— What the exercise asks —
Write out every line of the records below word for word, keeping each line as it appears.

— Given entries —
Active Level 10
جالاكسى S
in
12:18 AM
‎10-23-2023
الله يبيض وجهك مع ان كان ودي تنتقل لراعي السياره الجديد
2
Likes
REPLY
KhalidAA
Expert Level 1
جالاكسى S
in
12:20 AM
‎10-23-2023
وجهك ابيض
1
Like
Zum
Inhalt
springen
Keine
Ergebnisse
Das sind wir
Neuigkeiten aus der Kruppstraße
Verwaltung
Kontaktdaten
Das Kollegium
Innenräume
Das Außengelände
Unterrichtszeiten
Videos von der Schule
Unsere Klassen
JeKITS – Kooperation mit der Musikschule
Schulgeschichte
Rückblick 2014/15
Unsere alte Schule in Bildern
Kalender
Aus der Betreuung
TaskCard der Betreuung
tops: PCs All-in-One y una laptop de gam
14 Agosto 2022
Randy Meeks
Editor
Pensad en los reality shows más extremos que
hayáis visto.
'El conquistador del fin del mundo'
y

— Answer area —
Active Level 10
جالاكسى S
in
12:18 AM
‎10-23-2023
الله يبيض وجهك مع ان كان ودي تنتقل لراعي السياره الجديد
2
Likes
REPLY
KhalidAA
Expert Level 1
جالاكسى S
in
12:20 AM
‎10-23-2023
وجهك ابيض
1
Like
Zum
Inhalt
springen
Keine
Ergebnisse
Das sind wir
Neuigkeiten aus der Kruppstraße
Verwaltung
Kontaktdaten
Das Kollegium
Innenräume
Das Außengelände
Unterrichtszeiten
Videos von der Schule
Unsere Klassen
JeKITS – Kooperation mit der Musikschule
Schulgeschichte
Rückblick 2014/15
Unsere alte Schule in Bildern
Kalender
Aus der Betreuung
TaskCard der Betreuung
tops: PCs All-in-One y una laptop de gam
14 Agosto 2022
Randy Meeks
Editor
Pensad en los reality shows más extremos que
hayáis visto.
'El conquistador del fin del mundo'
y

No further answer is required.